The research’s broader implications counsel that as AI techniques change into extra subtle, the connection between computational funding and efficiency could also be much more advanced than beforehand understood. In a area the place billions are being poured into scaling up reasoning capabilities, Anthropic’s analysis provides a sobering reminder: generally, synthetic intelligence’s best enemy isn’t inadequate processing energy — it’s overthinking.

The analysis paper and interactive demonstrations can be found at the project’s website, permitting technical groups to discover the inverse scaling results throughout completely different fashions and duties.


Source link
TAGGED: Anthropic, Discover, dumber, longer, models, problem, researchers, thinking, weird
Share This Article
Twitter Email Copy Link Print
Previous Article Menlo Equities launches Menlo Digital to expand data center operations Menlo Equities launches Menlo Digital to expand data center operations
Next Article OpenAI and Oracle announce Stargate AI data centre deal OpenAI and Oracle announce Stargate AI data centre deal
Leave a comment

Leave a Reply Cancel reply

Your email address will not be published.

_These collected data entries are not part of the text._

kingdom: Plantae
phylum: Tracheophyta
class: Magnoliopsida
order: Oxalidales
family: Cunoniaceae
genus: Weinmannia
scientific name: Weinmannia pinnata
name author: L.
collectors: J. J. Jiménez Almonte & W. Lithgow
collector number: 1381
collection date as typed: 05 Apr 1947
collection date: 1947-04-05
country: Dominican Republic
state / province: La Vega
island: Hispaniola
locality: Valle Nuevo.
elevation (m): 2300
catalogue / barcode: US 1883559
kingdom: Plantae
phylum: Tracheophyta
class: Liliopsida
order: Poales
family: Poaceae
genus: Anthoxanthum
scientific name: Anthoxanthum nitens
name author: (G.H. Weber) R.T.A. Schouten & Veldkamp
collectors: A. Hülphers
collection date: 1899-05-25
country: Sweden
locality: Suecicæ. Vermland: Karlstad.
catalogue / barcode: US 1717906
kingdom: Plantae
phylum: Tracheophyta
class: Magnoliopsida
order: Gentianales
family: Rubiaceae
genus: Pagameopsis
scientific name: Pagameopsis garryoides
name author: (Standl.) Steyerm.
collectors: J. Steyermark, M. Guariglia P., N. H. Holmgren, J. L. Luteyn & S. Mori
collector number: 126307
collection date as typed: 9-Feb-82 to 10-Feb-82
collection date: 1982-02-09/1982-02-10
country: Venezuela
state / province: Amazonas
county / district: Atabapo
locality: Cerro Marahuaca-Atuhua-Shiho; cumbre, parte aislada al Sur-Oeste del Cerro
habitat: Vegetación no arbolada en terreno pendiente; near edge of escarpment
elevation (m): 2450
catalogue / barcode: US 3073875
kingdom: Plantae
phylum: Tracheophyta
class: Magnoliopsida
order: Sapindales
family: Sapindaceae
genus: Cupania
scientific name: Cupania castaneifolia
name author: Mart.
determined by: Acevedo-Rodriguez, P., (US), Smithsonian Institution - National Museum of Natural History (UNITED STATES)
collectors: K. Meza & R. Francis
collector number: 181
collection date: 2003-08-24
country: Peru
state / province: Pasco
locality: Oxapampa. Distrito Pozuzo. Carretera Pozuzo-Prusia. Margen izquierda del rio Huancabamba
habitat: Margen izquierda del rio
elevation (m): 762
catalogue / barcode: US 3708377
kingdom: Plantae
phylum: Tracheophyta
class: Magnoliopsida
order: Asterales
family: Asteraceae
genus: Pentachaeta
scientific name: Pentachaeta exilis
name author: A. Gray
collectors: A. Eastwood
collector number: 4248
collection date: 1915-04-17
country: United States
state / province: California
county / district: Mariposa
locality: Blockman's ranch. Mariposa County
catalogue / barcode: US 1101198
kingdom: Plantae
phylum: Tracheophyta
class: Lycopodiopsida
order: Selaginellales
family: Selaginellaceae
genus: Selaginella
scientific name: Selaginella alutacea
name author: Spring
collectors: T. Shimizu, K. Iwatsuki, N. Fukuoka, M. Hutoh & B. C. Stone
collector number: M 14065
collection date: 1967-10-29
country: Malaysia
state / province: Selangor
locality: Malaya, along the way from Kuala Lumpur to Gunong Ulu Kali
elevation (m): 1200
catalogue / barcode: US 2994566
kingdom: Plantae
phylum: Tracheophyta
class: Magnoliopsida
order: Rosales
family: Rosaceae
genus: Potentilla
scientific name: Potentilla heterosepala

Required fields are marked *

Your Trusted Source for Accurate and Timely Updates!

Our commitment to accuracy, impartiality, and delivering breaking news as it happens has earned us the trust of a vast audience. Stay ahead with real-time updates on the latest events, trends.
FacebookLike
TwitterFollow
InstagramFollow
YoutubeSubscribe
LinkedInFollow
MediumFollow
- Advertisement -
Ad image

Popular Posts

Anthropic rolls out Claude AI for finance, integrates with Excel to rival Microsoft Copilot

Anthropic is making its most aggressive push but into the trillion-dollar monetary companies business, unveiling…

October 27, 2025

Goldman Sachs deploys Anthropic systems with success

Goldman’s prior expertise with Claude fashions used internally for software program improvement knowledgeable its choice…

February 18, 2026

How disconnected clouds improve AI data governance

Disconnected clouds goal to enhance AI information governance as companies rethink their infrastructure below tighter…

February 24, 2026

Anthropic’s Claude 3.7 Sonnet takes aim at OpenAI and DeepSeek in AI’s next big battle

Be part of our day by day and weekly newsletters for the most recent updates…

February 25, 2025

Modine Unveils New Production Facility in Chennai to Meet Growing APAC Demand

Modine has introduced the official opening of its new 100,000 ft2 facility in Chennai, India.…

August 26, 2025

You Might Also Like

STL launches Neuralis data centre connectivity suite in the U.S.
AI & Compute

STL launches Neuralis data centre connectivity suite in the U.S.

By saad
What is optical interconnect and why Lightelligence's $10B debut says it matters for AI
AI & Compute

What is optical interconnect and why Lightelligence’s $10B debut says it matters for AI

By saad
IBM launches AI platform Bob to regulate SDLC costs
AI & Compute

IBM launches AI platform Bob to regulate SDLC costs

By saad
The evolution of encoders: From simple models to multimodal AI
AI & Compute

The evolution of encoders: From simple models to multimodal AI

By saad

About Us

Data Center News is your dedicated source for data center infrastructure, AI compute, cloud, and industry news.

Top Categories

  • AI & Compute
  • Cloud Computing
  • Power & Cooling
  • Colocation
  • Security
  • Infrastructure
  • Sustainability
  • Industry News

Useful Links

  • Home
  • Contact
  • Privacy Policy
  • Terms & Conditions

Find Us on Socials

© 2026 Data Center News. All Rights Reserved.

© 2026 Data Center News. All Rights Reserved.
Welcome Back!

Sign in to your account

Lost your password?
We use cookies to ensure that we give you the best experience on our website. If you continue to use this site we will assume that you are happy with it.
You can revoke your consent any time using the Revoke consent button.